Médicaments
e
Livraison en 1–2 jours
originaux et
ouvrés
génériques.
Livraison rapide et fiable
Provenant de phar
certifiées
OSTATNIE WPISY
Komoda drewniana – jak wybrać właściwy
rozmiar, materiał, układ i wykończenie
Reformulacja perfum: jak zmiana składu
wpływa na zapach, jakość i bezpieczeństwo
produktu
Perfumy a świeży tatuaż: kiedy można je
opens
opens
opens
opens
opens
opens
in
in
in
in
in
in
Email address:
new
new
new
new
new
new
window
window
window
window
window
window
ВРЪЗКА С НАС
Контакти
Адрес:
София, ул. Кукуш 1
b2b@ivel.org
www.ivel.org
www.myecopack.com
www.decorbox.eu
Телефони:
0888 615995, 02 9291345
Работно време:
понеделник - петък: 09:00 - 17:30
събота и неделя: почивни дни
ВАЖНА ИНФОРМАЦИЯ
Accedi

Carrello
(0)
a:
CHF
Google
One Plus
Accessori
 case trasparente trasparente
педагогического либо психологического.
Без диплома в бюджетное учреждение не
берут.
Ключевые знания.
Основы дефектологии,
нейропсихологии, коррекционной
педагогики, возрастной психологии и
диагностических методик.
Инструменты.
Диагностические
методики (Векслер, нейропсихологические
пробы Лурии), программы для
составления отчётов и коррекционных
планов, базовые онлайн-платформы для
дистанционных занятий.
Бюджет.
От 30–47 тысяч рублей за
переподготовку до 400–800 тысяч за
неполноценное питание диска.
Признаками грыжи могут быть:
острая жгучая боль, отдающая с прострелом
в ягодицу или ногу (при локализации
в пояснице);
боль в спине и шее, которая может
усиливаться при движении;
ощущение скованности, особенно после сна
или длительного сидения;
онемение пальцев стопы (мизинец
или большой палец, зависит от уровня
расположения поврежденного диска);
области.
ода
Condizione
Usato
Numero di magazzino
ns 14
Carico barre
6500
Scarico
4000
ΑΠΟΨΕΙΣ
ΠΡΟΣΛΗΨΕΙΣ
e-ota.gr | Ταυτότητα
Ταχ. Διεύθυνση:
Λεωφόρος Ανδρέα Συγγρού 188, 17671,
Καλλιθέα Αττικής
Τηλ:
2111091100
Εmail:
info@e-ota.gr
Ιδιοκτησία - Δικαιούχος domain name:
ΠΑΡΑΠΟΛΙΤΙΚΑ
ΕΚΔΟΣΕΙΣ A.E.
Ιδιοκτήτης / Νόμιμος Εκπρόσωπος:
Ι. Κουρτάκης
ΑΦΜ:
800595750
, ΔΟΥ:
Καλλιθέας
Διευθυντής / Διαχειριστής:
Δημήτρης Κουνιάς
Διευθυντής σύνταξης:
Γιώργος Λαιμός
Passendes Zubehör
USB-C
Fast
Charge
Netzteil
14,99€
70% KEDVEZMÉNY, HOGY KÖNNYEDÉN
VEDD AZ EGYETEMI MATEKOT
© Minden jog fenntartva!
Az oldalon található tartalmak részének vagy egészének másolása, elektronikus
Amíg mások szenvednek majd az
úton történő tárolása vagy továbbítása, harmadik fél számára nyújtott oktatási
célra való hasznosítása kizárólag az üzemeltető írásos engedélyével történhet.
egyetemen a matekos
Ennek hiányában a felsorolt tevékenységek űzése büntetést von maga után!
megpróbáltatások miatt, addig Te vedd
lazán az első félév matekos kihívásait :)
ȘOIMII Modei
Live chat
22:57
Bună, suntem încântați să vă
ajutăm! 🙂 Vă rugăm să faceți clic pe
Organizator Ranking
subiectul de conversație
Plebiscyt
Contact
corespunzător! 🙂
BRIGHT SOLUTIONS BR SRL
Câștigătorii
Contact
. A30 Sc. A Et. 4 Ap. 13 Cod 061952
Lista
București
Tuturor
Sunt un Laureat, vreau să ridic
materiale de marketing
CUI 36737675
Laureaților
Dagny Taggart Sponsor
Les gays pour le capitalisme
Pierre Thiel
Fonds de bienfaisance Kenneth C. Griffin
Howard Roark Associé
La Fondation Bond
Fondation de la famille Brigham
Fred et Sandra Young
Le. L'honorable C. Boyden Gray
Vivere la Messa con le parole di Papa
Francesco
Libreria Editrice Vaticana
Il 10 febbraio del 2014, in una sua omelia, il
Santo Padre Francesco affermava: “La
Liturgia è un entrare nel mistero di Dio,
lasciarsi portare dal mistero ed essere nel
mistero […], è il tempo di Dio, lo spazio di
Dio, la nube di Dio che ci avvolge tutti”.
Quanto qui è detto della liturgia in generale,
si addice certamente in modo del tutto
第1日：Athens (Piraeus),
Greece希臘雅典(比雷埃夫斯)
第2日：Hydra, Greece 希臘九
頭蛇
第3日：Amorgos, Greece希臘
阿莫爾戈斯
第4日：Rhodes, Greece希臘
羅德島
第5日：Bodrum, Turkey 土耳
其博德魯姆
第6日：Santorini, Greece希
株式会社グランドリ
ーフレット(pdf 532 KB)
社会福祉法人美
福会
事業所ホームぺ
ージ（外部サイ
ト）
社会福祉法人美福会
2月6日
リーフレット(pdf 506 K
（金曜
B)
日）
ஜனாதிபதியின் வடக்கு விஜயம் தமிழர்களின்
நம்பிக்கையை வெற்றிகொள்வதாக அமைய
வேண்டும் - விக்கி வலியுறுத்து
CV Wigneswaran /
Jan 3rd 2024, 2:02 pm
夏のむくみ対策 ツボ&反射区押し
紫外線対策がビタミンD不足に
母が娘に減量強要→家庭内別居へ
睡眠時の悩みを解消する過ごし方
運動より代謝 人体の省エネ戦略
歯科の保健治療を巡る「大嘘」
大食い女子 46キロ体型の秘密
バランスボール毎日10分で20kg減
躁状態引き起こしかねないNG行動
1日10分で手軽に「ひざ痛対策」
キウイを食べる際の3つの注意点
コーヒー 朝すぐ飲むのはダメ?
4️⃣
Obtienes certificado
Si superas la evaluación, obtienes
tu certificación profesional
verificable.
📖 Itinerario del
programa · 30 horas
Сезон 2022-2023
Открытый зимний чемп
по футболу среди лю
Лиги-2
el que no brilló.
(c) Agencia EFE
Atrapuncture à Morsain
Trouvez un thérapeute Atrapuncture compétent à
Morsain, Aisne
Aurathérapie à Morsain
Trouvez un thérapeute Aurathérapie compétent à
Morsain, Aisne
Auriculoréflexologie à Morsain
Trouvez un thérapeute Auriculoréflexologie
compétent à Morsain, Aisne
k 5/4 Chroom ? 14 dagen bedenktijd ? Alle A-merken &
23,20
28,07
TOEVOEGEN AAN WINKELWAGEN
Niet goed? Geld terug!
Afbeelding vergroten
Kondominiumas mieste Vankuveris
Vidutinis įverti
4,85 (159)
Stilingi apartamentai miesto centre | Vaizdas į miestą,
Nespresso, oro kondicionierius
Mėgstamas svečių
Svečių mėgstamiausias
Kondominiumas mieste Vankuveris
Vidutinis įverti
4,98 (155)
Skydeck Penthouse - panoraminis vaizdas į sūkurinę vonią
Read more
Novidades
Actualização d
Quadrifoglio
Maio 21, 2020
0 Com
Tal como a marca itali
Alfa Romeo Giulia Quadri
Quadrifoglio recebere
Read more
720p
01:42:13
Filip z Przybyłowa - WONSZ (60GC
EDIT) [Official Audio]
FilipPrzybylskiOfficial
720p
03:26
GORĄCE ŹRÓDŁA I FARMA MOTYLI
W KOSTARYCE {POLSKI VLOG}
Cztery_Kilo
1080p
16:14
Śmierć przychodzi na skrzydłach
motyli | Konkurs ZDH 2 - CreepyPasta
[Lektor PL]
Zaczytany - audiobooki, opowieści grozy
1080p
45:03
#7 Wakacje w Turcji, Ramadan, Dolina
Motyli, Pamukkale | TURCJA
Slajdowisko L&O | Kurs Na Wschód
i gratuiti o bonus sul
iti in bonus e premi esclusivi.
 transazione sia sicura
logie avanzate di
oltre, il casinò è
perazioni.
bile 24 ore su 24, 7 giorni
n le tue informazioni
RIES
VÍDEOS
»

• _TASK DESCRIPTION_
Beginning at the line above with "case trasparente trasparente" and finishing at the line with "Amíg mások szenvednek majd az", return each line exactly and return nothing else.

• _RESULT OF THIS TASK_
 case trasparente trasparente
педагогического либо психологического.
Без диплома в бюджетное учреждение не
берут.
Ключевые знания.
Основы дефектологии,
нейропсихологии, коррекционной
педагогики, возрастной психологии и
диагностических методик.
Инструменты.
Диагностические
методики (Векслер, нейропсихологические
пробы Лурии), программы для
составления отчётов и коррекционных
планов, базовые онлайн-платформы для
дистанционных занятий.
Бюджет.
От 30–47 тысяч рублей за
переподготовку до 400–800 тысяч за
неполноценное питание диска.
Признаками грыжи могут быть:
острая жгучая боль, отдающая с прострелом
в ягодицу или ногу (при локализации
в пояснице);
боль в спине и шее, которая может
усиливаться при движении;
ощущение скованности, особенно после сна
или длительного сидения;
онемение пальцев стопы (мизинец
или большой палец, зависит от уровня
расположения поврежденного диска);
области.
ода
Condizione
Usato
Numero di magazzino
ns 14
Carico barre
6500
Scarico
4000
ΑΠΟΨΕΙΣ
ΠΡΟΣΛΗΨΕΙΣ
e-ota.gr | Ταυτότητα
Ταχ. Διεύθυνση:
Λεωφόρος Ανδρέα Συγγρού 188, 17671,
Καλλιθέα Αττικής
Τηλ:
2111091100
Εmail:
info@e-ota.gr
Ιδιοκτησία - Δικαιούχος domain name:
ΠΑΡΑΠΟΛΙΤΙΚΑ
ΕΚΔΟΣΕΙΣ A.E.
Ιδιοκτήτης / Νόμιμος Εκπρόσωπος:
Ι. Κουρτάκης
ΑΦΜ:
800595750
, ΔΟΥ:
Καλλιθέας
Διευθυντής / Διαχειριστής:
Δημήτρης Κουνιάς
Διευθυντής σύνταξης:
Γιώργος Λαιμός
Passendes Zubehör
USB-C
Fast
Charge
Netzteil
14,99€
70% KEDVEZMÉNY, HOGY KÖNNYEDÉN
VEDD AZ EGYETEMI MATEKOT
© Minden jog fenntartva!
Az oldalon található tartalmak részének vagy egészének másolása, elektronikus
Amíg mások szenvednek majd az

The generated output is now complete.